[Saved entries]
========================================================================
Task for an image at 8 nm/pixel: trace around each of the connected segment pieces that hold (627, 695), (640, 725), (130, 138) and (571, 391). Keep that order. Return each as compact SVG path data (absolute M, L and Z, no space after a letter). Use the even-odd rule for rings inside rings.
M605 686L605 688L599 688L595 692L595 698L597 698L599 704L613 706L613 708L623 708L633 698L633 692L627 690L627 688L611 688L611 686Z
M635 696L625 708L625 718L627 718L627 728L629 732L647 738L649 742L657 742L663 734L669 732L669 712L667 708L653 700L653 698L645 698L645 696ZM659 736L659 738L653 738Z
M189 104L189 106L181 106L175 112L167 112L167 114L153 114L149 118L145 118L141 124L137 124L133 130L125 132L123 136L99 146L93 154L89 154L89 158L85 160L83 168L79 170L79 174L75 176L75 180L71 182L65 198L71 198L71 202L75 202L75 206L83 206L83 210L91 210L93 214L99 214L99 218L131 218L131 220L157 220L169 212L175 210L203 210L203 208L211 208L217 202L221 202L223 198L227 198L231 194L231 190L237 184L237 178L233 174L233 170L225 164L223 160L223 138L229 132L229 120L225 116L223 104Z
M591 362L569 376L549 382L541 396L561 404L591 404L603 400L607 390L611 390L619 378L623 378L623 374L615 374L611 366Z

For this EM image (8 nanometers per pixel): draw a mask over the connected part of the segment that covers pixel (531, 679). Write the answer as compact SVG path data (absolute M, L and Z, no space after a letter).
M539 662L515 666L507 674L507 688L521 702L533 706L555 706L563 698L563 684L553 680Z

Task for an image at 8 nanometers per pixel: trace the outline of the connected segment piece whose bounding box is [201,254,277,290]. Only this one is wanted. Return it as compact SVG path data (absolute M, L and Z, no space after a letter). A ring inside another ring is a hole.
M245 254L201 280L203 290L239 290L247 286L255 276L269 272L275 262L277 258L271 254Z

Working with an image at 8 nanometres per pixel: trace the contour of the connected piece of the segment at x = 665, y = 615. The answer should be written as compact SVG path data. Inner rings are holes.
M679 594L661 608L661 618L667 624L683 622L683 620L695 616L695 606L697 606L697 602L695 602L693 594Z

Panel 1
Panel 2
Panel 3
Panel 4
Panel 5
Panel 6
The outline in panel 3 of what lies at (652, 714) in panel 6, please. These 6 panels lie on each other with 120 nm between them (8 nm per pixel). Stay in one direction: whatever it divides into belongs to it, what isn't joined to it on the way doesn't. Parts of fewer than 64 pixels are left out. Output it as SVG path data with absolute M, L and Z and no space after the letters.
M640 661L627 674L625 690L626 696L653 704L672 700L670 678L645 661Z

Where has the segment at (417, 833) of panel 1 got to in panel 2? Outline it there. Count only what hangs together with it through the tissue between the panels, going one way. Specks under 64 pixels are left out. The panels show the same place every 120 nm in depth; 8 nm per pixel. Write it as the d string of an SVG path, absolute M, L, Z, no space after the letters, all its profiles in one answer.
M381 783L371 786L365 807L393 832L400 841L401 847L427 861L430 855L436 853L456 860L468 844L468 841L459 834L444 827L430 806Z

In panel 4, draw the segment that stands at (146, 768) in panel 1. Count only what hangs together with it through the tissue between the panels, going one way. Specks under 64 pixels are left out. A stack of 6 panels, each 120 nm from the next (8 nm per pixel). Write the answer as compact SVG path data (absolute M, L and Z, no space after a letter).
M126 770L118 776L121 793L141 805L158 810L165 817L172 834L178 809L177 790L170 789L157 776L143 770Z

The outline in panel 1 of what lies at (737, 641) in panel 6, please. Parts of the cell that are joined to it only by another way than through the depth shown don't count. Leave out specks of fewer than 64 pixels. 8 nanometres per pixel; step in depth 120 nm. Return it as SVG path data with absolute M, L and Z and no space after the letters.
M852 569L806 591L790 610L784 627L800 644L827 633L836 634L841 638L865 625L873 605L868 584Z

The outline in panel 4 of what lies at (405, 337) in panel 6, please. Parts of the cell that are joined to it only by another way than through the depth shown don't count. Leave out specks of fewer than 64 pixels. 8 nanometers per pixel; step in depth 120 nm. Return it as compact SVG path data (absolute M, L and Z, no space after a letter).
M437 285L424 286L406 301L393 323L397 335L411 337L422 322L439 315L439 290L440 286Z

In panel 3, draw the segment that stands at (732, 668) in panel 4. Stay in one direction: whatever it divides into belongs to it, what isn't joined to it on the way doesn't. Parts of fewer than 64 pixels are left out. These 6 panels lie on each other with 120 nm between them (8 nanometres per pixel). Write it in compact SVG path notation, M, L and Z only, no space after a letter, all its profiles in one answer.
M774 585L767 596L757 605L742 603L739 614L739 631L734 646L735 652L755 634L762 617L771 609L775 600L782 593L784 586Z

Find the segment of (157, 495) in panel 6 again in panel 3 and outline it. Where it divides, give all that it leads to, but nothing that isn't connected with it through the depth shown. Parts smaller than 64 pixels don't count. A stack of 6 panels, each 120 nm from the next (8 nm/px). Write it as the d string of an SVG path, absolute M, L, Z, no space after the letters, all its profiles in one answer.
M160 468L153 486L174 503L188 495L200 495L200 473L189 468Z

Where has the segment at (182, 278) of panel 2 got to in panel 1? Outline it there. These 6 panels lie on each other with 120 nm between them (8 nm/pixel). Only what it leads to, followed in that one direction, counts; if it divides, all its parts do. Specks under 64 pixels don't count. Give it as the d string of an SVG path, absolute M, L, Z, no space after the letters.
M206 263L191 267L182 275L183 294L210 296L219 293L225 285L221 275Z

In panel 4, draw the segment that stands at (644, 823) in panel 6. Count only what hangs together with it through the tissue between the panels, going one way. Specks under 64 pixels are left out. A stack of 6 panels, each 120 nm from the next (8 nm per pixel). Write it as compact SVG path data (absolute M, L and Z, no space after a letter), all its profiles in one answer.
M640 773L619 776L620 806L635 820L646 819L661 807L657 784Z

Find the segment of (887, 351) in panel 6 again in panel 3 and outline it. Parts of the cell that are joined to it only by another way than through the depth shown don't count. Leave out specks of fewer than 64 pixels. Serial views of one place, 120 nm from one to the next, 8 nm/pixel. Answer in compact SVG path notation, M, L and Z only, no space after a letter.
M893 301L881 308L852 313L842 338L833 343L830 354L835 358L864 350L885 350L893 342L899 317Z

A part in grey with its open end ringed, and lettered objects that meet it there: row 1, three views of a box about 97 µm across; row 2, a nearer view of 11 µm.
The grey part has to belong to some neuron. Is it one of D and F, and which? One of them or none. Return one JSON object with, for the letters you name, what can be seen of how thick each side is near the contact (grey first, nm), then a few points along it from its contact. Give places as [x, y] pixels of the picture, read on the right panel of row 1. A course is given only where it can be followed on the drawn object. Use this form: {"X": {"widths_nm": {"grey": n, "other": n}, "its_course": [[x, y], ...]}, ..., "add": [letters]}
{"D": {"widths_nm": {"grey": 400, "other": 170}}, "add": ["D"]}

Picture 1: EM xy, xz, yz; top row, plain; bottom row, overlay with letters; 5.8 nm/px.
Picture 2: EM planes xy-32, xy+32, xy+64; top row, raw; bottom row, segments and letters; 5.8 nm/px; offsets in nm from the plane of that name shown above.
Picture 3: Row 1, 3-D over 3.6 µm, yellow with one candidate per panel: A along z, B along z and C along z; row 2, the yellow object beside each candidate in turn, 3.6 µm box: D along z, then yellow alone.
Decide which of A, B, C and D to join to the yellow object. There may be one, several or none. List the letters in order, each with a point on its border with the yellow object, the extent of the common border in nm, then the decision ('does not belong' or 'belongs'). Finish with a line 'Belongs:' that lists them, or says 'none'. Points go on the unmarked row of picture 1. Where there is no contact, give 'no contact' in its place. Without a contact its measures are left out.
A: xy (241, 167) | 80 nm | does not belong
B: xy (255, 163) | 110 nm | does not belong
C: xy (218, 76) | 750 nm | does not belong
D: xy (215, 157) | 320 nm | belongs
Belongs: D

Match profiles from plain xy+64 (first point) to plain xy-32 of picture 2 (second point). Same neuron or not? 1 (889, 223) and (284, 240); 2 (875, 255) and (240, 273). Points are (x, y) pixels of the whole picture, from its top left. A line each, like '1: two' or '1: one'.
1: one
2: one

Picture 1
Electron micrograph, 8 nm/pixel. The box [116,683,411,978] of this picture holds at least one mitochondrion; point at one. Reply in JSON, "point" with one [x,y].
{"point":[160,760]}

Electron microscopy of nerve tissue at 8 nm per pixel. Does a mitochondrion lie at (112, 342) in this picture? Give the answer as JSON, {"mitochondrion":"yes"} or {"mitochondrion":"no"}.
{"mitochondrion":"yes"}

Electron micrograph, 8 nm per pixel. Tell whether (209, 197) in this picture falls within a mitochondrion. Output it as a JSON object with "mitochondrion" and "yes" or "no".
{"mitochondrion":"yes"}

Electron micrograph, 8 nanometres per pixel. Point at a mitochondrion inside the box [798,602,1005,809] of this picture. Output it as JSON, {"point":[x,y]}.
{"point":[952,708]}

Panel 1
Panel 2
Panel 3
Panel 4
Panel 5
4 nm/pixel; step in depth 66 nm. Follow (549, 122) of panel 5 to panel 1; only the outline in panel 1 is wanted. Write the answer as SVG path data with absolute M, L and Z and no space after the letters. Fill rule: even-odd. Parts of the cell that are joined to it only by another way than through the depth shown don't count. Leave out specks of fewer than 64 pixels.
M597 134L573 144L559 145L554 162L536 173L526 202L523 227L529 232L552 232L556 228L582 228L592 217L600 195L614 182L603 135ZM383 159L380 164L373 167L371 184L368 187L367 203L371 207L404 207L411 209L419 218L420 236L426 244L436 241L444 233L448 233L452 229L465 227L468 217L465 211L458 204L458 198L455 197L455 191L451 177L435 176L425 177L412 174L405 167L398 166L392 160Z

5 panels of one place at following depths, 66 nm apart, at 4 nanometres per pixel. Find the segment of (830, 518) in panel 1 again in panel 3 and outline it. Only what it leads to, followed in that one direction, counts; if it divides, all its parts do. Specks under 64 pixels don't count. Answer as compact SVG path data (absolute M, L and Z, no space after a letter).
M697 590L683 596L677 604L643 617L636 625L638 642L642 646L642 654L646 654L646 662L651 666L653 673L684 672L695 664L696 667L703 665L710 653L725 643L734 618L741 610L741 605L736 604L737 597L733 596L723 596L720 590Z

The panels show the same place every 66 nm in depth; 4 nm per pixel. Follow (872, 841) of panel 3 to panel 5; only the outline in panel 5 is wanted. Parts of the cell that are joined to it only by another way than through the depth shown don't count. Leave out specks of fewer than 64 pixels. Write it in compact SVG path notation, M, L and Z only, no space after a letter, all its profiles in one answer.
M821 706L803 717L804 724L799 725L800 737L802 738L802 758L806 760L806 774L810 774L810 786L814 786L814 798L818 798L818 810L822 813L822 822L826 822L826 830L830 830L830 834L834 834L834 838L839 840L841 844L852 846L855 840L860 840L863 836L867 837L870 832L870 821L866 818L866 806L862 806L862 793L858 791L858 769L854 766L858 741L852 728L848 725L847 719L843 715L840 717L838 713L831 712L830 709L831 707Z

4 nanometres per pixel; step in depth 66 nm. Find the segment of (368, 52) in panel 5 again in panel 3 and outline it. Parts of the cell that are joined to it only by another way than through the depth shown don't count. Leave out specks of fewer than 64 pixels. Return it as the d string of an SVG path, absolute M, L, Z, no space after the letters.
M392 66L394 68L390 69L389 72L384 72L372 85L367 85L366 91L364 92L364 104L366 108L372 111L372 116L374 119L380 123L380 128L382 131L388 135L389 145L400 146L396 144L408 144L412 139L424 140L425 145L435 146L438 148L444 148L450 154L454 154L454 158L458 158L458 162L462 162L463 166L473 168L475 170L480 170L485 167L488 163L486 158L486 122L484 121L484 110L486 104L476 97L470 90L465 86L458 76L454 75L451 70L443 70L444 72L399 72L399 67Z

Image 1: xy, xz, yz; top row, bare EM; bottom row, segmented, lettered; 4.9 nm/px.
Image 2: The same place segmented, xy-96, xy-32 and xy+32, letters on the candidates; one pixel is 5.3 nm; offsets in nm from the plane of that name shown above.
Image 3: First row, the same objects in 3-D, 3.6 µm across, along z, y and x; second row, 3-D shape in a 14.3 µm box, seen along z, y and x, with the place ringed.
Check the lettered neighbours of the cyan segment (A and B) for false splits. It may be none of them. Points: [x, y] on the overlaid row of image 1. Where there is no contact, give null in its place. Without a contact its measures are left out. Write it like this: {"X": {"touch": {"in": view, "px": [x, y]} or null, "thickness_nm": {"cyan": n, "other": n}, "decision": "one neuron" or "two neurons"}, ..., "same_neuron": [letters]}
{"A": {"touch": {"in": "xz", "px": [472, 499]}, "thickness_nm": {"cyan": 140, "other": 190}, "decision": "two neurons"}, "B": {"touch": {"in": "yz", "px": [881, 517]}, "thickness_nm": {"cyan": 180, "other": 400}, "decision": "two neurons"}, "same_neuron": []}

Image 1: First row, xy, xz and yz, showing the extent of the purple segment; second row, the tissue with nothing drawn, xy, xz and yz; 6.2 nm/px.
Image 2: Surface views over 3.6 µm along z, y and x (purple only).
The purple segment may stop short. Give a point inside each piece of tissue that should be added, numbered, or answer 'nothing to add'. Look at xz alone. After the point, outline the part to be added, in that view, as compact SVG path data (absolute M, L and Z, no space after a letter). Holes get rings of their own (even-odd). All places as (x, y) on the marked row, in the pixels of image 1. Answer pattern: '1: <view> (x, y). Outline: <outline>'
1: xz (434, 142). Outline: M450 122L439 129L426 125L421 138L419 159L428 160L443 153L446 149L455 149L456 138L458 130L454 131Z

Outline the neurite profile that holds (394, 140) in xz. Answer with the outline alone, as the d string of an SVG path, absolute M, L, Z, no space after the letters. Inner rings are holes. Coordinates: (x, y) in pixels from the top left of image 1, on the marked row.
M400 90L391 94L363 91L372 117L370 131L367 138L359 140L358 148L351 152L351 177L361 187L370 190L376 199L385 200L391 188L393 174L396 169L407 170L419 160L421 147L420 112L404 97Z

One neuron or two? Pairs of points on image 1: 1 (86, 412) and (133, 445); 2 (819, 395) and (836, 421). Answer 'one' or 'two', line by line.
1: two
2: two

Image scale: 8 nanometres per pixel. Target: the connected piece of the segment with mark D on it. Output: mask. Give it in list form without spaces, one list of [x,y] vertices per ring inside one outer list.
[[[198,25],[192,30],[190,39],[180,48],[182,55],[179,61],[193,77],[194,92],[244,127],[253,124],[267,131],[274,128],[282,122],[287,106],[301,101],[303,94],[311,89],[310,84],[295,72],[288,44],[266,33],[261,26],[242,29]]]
========================================================================
→ **What you should do**: Scan the records above for the string "plane", then report every line that contains it.

→ **Task result**:
Picture 2: EM planes xy-32, xy+32, xy+64; top row, raw; bottom row, segments and letters; 5.8 nm/px; offsets in nm from the plane of that name shown above.
Image 2: The same place segmented, xy-96, xy-32 and xy+32, letters on the candidates; one pixel is 5.3 nm; offsets in nm from the plane of that name shown above.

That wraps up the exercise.